DOHA: Oil prices steadied on Friday amid uncertainty surrounding a potential peace deal between Russia and Ukraine, with prices gaining on the week for the first time in three weeks.
Brent crude futures settled up 6 cents or 0.09% to $67.73.
West Texas Intermediate (WTI) crude futures settled up 14 cents or 0.22% to $63.66.
Both contracts gained more than 1% in the previous session.
Brent gained 2.9% last week while WTI rose 1.4%.
US President Donald Trump said on Friday he will see if Russian President Vladimir Putin and Ukraine President Volodymyr Zelenskiy will work together in ending Russia’s war in Ukraine.

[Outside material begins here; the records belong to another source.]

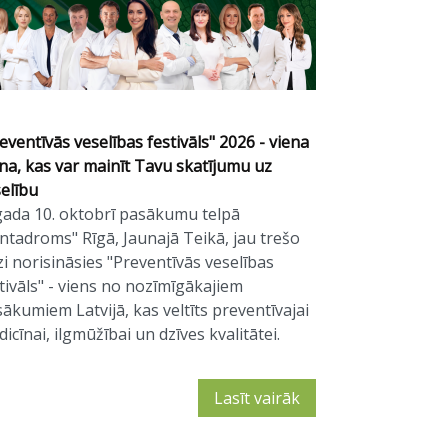
eventīvās veselības festivāls" 2026 - viena
na, kas var mainīt Tavu skatījumu uz
elību
gada 10. oktobrī pasākumu telpā
ntadroms" Rīgā, Jaunajā Teikā, jau trešo
zi norisināsies "Preventīvās veselības
tivāls" - viens no nozīmīgākajiem
ākumiem Latvijā, kas veltīts preventīvajai
icīnai, ilgmūžībai un dzīves kvalitātei.
Lasīt vairāk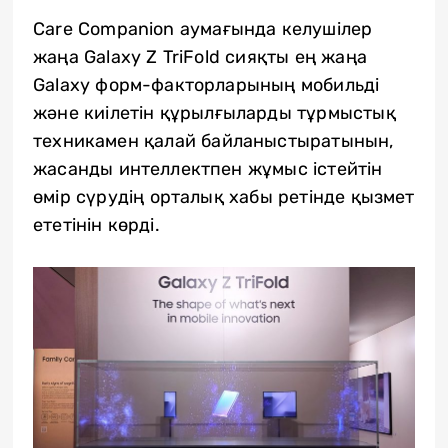
Care Companion аумағында келушілер
жаңа Galaxy Z TriFold сияқты ең жаңа
Galaxy форм-факторларының мобильді
және киілетін құрылғыларды тұрмыстық
техникамен қалай байланыстыратынын,
жасанды интеллектпен жұмыс істейтін
өмір сүрудің орталық хабы ретінде қызмет
ететінін көрді.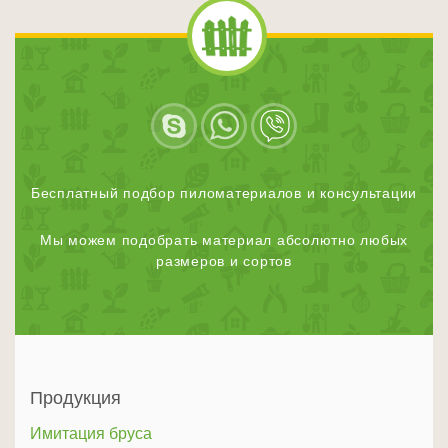
Бесплатный подбор пиломатериалов и консультации
Мы можем подобрать материал абсолютно любых
размеров и сортов
Продукция
Имитация бруса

According to report by Al-Attiyah Foundation, the 3-1/2-year war continued unabated last week as Russia launched an air attack on Thursday near Ukraine’s border with the European Union, and Ukraine said it hit a Russian oil refinery and the Unecha oil pumping station, a critical part of Russia’s Europe-bound Druzhba oil pipeline.
Russian oil supplies to Hungary and Slovakia could be suspended for at least five days.
Meanwhile, US and European planners have presented military options to their national security advisers after the first in-person meeting between the US and Russian leaders since Russia invaded Ukraine.
Oil prices were also supported by a larger-than-expected drawdown from US crude stockpiles in the past week, indicating strong demand.
Stocks fell by 6 million barrels last week, the US Energy Information Administration said.
Asian spot liquefied natural gas (LNG) prices were slightly down last week on high storage inventories, continued weak demand and lack of progress on peace talks for Ukraine.
The average LNG price for October delivery into north-east Asia was at $11.40 per million British thermal units (mmBtu), down from $11.65 per mmBtu last week, industry sources estimated.
Analysts expect further downside to Asian LNG prices, as storage levels remain elevated, while the supply picture continues to firm.
Although Japan’s summer heat continues, demand for November heating is lagging.
Meanwhile, China is leaning more heavily on domestic gas and pipeline imports, reducing reliance on spot LNG and South Korea is well-stocked, exerting further downside pressure.
Moreover, some national oil companies (NOCs) in China were re-offering cargoes, while higher stocks limited injection demand, and strong hydro generation in Guangdong weighed on gas generation economics.
In Europe, gas prices steadied on Friday around firmer levels reached in the previous session, as attention turns to upcoming heavy maintenance in Norway and gas storage filling needs before the winter.
LNG imports into the continent remain healthy with expectations for an uptick in procurement of the super-chilled fuel ahead of the heating season.
The futures price at the Dutch TTF hub settled at $11.47 per mmBtu, recording a weekly gain of more than 8%.